I can relate to the concern over having enough medication on hand at all times because I do the same thing. Last summer, I took my daughter and niece on a road trip from California to the Galveston, Texas area. Trying to determine how much of the daily meds I would need and how much to take as a "just in case" measure was the most stressful part of planning the trip, LOL!

Lisa Moon

I rather wish I could say I can't personally relate, but oh, MY can I ever!

There have been many chilling reminders of just how dependent I am on the combination of meds my doctors and I have tweaked until finding what seems to work well enough to give me a life, yet not leave me medicated to the point of drooling...

I shall give you the most recent incident. :)

I attended a doctor's appointment with my teenaged son the other week, as I both wanted to make sure he received the referral to an allergist we sought and also to scope out the new doctor who had taken over for the former one, who has recently moved across the country.

In my haste to ensure I arrived at this appointment on time (3 buses, too much walking, not enough time), I missed taking my afternoon set of meds and thought "I'll just get something to drink at the doctor's and take them then." Which of course ended up taking longer than I'd hoped... well, there's a line, it seems, between when I can safely take the meds without repercussion and then the point where I KNOW I'f f*ed it right up.

This was one of the latter times. The nerve meds stop working, so my skin feels like it's crawling off me, my clothes begin to HURT me. I begin to have hot-flashes far before my time ("do I have a fever? is it hot in here/outside?!") and I may begin to feel quite nauseous, to boot. PLUS the pain relieving opiates start to wear off and oh MY does all the pain rushing back at once, coupled with the medication's steady stream exiting my system pack QUITE the whallop!

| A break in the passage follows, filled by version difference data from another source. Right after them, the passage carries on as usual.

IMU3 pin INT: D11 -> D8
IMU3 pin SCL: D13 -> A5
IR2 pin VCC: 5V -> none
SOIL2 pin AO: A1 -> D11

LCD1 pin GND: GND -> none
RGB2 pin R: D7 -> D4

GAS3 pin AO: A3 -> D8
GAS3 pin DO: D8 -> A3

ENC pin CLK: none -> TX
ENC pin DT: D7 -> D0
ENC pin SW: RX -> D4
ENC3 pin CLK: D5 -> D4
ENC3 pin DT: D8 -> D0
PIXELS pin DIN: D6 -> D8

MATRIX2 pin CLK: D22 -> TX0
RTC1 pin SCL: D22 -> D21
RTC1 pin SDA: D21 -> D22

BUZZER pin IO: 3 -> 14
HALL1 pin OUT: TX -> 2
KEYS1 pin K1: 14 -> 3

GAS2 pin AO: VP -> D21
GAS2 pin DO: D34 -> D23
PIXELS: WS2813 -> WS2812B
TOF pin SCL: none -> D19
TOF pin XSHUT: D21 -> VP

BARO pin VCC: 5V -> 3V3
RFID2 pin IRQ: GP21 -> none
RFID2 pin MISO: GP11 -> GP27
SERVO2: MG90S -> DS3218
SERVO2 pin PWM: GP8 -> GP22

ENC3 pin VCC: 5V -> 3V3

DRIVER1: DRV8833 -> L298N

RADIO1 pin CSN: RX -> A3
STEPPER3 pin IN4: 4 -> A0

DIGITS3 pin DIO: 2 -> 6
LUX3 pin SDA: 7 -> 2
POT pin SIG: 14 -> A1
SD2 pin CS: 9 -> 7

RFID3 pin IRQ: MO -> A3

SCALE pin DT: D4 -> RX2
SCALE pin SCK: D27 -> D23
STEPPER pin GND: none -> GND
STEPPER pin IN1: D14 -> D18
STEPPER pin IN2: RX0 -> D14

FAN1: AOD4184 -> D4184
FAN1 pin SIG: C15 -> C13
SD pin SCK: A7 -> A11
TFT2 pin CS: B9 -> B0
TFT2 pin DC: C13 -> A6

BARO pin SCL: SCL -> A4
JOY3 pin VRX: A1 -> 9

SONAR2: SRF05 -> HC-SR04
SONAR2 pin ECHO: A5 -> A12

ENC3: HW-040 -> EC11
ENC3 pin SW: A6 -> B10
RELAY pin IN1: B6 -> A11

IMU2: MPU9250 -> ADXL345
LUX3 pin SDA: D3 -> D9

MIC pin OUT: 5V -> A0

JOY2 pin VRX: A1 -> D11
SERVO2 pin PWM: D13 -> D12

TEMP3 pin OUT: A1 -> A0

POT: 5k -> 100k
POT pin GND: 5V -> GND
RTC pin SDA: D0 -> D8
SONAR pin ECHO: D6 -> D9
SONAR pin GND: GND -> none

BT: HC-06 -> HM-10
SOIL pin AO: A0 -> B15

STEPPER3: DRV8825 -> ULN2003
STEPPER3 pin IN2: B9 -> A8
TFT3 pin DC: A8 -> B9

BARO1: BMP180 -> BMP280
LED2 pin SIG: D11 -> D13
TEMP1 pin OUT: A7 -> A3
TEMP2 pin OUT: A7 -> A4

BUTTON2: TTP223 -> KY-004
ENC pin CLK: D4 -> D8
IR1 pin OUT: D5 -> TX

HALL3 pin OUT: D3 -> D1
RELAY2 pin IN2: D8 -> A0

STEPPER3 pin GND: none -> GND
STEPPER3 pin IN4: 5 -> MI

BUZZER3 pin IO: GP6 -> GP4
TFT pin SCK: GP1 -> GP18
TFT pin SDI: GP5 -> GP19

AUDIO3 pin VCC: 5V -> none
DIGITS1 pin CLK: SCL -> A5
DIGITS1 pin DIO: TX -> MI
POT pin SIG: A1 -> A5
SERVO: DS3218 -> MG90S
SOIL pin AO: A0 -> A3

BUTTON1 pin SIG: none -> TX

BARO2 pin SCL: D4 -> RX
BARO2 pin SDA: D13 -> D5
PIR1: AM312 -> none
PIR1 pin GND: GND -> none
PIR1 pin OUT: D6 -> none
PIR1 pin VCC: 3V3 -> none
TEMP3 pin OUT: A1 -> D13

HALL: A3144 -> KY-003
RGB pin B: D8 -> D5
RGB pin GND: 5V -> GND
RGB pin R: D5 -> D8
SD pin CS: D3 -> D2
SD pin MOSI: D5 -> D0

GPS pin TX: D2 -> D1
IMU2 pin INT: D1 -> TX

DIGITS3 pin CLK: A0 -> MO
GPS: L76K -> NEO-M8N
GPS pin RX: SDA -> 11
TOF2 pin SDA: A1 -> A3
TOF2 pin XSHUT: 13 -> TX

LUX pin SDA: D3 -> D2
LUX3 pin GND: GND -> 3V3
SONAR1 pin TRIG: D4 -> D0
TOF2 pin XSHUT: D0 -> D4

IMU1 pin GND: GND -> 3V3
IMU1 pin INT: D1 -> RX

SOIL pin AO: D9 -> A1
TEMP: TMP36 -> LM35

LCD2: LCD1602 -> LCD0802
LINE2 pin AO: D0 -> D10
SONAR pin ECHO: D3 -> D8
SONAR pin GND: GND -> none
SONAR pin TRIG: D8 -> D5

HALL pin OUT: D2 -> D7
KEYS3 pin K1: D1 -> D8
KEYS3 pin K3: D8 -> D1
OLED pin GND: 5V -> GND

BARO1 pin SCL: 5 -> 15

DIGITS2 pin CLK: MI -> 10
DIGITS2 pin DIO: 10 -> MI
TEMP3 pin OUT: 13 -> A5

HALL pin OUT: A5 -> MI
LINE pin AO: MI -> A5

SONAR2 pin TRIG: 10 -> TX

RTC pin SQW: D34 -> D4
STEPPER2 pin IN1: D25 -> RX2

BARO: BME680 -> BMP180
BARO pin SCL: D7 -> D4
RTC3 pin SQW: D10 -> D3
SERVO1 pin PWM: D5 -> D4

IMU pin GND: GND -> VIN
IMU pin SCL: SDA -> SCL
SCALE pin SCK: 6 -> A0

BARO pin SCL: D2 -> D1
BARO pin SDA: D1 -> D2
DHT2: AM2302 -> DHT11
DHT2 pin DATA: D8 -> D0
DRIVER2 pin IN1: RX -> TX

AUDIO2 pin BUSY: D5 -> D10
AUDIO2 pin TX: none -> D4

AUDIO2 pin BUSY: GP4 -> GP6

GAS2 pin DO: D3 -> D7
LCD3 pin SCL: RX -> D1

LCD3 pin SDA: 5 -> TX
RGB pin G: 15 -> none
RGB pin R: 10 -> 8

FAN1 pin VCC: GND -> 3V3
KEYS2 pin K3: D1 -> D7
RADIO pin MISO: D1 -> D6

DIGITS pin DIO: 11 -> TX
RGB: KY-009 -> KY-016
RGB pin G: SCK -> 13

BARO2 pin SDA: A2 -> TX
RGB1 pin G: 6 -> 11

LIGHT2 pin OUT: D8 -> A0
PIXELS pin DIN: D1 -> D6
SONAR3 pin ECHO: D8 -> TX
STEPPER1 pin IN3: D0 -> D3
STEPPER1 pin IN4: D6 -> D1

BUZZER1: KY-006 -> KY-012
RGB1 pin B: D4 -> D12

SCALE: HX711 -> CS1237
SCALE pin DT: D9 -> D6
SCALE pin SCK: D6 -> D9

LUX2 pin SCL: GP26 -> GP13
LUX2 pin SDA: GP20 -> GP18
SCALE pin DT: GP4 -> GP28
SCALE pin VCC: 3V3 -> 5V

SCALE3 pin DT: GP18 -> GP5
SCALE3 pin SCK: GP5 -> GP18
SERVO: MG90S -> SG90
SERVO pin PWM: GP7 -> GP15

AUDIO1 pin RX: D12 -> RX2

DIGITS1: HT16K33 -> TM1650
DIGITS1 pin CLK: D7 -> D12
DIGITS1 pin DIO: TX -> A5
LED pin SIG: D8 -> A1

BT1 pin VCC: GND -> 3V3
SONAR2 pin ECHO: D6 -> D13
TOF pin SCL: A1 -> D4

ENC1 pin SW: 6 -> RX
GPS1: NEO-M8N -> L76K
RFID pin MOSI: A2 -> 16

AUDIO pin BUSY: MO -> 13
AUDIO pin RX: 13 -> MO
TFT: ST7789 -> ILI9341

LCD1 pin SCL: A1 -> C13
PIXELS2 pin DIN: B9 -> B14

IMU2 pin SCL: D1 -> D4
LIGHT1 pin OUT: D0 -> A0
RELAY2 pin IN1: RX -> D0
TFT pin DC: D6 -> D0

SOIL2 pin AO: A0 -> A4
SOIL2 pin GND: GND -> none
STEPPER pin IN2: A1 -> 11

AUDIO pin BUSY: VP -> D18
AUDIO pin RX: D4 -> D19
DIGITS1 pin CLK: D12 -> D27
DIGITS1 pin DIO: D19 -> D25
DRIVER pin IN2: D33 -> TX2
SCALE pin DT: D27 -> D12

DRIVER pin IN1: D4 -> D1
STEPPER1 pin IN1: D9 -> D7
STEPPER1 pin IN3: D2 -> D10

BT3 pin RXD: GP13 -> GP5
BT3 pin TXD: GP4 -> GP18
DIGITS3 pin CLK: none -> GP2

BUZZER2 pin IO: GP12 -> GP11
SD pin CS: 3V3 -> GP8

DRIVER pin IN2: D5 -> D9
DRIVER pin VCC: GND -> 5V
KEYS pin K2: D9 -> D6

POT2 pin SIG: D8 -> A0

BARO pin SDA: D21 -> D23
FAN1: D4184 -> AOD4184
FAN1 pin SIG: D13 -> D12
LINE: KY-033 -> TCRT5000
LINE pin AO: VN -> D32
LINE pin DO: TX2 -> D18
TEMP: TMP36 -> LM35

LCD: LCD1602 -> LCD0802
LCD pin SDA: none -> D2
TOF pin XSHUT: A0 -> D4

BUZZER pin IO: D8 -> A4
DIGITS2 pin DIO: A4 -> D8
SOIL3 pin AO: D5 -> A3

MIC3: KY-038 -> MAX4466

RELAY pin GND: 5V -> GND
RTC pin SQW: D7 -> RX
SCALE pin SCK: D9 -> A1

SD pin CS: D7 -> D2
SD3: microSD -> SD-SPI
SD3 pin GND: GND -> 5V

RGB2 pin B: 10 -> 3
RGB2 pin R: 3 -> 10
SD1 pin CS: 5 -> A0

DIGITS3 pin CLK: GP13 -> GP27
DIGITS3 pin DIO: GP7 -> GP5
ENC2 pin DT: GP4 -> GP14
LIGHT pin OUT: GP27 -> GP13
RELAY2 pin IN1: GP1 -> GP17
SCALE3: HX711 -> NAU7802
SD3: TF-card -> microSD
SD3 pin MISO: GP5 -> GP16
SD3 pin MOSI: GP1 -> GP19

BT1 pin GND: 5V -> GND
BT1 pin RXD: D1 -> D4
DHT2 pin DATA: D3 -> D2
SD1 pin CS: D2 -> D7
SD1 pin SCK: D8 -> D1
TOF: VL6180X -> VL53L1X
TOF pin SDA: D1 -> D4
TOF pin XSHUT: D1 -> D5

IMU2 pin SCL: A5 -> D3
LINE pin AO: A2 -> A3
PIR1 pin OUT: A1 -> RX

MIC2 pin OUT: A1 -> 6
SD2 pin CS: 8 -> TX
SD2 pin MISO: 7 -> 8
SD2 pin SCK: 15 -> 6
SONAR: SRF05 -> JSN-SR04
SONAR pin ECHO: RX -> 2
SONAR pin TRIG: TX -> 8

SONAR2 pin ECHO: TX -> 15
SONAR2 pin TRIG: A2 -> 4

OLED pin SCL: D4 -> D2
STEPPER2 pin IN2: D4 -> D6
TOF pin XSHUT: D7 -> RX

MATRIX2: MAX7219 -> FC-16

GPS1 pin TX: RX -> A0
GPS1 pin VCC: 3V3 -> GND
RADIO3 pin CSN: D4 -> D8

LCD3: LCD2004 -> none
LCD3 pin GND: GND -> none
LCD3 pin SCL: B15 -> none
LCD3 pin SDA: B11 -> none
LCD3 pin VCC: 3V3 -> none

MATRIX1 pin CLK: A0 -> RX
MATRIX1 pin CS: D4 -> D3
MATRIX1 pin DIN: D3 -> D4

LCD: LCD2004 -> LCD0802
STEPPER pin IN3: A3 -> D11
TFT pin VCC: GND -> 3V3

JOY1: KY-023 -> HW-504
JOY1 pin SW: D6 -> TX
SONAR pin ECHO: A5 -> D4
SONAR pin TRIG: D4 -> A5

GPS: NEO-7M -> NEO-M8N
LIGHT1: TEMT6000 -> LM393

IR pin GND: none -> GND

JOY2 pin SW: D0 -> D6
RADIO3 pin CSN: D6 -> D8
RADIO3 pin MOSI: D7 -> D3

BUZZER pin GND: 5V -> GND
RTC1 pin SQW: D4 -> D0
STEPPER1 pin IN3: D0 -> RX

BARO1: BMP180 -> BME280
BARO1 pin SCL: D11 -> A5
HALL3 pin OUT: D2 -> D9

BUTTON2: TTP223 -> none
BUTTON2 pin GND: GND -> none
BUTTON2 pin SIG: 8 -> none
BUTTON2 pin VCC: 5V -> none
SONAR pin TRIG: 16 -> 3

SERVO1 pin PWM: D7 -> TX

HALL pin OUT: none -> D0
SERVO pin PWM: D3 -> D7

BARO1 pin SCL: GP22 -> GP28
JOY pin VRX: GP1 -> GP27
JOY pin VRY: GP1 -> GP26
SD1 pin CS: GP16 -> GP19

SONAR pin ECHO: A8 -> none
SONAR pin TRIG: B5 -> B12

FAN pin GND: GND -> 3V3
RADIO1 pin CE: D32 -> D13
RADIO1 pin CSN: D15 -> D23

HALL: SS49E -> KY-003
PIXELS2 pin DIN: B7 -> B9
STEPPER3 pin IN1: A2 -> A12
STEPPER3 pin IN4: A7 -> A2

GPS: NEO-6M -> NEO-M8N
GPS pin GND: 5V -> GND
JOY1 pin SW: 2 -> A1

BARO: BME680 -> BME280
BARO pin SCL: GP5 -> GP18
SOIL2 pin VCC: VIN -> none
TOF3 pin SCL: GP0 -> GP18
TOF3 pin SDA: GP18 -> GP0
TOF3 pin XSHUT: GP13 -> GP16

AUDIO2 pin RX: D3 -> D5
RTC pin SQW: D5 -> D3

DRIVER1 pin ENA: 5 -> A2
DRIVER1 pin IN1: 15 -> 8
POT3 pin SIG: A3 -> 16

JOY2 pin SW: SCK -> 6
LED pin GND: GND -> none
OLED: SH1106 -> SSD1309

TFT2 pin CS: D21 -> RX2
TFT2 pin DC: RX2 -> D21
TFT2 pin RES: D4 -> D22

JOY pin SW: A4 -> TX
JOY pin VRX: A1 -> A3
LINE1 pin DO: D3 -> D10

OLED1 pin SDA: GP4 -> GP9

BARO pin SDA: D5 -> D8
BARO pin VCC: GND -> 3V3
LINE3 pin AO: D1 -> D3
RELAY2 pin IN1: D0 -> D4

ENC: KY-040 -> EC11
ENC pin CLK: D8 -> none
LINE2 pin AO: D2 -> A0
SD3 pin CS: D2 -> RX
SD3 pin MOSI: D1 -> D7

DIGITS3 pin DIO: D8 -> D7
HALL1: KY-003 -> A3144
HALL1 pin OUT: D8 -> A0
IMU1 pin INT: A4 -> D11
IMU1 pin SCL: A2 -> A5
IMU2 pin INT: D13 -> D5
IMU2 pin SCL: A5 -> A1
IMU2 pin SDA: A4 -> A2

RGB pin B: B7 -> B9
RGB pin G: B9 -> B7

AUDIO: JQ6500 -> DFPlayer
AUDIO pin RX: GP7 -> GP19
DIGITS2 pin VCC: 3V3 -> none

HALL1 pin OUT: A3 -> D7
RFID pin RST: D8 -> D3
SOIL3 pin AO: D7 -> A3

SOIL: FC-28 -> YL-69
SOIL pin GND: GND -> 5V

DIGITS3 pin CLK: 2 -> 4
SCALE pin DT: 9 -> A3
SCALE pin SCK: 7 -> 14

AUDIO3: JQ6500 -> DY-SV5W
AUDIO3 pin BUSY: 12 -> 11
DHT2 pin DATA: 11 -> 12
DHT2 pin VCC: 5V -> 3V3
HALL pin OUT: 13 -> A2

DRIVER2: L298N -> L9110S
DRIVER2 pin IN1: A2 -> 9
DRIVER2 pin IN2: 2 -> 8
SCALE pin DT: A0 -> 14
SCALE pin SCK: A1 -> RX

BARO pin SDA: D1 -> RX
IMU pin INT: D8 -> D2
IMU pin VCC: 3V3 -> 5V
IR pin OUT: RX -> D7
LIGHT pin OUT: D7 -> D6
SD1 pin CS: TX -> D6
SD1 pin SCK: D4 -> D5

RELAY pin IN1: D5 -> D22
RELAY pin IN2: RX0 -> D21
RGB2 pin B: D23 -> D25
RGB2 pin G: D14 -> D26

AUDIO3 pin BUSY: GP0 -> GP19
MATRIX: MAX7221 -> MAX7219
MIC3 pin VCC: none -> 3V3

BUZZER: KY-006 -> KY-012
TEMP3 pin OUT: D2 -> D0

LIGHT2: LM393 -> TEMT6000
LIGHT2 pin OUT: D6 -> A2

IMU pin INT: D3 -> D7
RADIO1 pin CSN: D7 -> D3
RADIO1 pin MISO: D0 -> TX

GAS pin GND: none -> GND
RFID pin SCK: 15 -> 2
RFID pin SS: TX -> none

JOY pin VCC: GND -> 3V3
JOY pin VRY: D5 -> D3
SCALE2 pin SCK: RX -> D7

I begin to complain to my son that (though I'd taken the missed meds by then, they take a while to being working) how I was feeling. He matter-of-factly replied "That's called withdrawal, Mom."

UGH. I retorted that I was't a crack addict, but he calmly informed me that any medication can cause withdrawal symptoms, of course.

Of course! I KNEW this, but was feeling... well, sick and whiney. Rather humbling/humiliating to have your teenager give you a lesson on the effects of medications - he learnt it all in school (they're quite thorough at his school!).